YOUR ASSIGNMENT:
Each entry below should be output exactly, apart from its images.

+++ TASK DATA

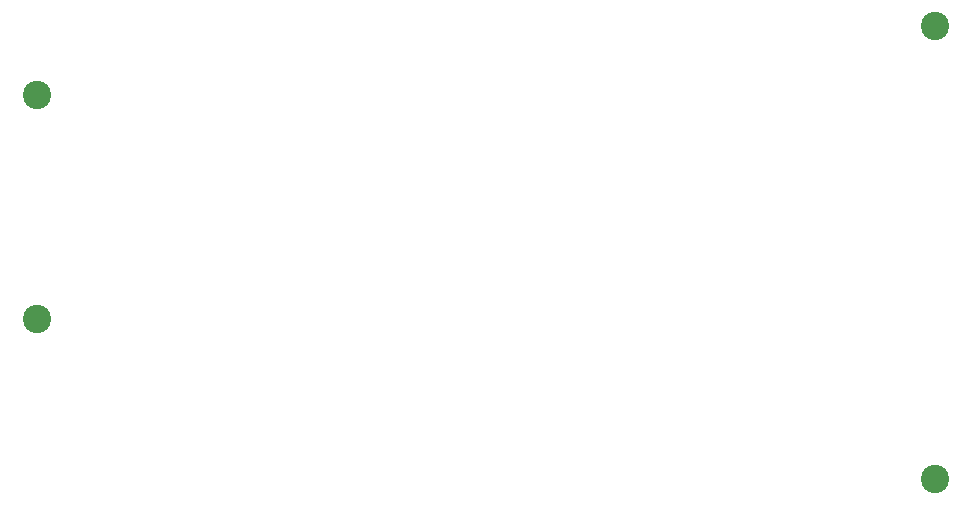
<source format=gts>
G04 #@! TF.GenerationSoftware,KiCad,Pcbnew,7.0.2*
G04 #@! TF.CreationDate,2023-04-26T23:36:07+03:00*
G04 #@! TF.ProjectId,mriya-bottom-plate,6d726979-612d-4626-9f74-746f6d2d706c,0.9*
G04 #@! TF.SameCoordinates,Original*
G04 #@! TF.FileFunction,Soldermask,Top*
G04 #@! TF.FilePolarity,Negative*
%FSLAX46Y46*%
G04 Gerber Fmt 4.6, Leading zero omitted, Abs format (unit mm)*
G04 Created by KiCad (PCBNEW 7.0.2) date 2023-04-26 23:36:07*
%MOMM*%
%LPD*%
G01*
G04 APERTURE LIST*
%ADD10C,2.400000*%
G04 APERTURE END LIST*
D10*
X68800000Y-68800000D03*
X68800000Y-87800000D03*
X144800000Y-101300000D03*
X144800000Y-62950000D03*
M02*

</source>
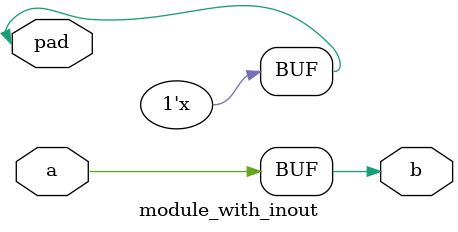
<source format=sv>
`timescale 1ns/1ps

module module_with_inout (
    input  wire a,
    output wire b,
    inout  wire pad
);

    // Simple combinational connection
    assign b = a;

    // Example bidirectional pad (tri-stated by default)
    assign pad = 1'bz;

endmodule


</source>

++++++

FINAL ANSWER:
<source format=gts>
G04 #@! TF.GenerationSoftware,KiCad,Pcbnew,7.0.2*
G04 #@! TF.CreationDate,2023-04-26T23:36:07+03:00*
G04 #@! TF.ProjectId,mriya-bottom-plate,6d726979-612d-4626-9f74-746f6d2d706c,0.9*
G04 #@! TF.SameCoordinates,Original*
G04 #@! TF.FileFunction,Soldermask,Top*
G04 #@! TF.FilePolarity,Negative*
%FSLAX46Y46*%
G04 Gerber Fmt 4.6, Leading zero omitted, Abs format (unit mm)*
G04 Created by KiCad (PCBNEW 7.0.2) date 2023-04-26 23:36:07*
%MOMM*%
%LPD*%
G01*
G04 APERTURE LIST*
%ADD10C,2.400000*%
G04 APERTURE END LIST*
D10*
X68800000Y-68800000D03*
X68800000Y-87800000D03*
X144800000Y-101300000D03*
X144800000Y-62950000D03*
M02*

</source>
<source format=sv>
`timescale 1ns/1ps

module module_with_inout (
    input  wire a,
    output wire b,
    inout  wire pad
);

    // Simple combinational connection
    assign b = a;

    // Example bidirectional pad (tri-stated by default)
    assign pad = 1'bz;

endmodule


</source>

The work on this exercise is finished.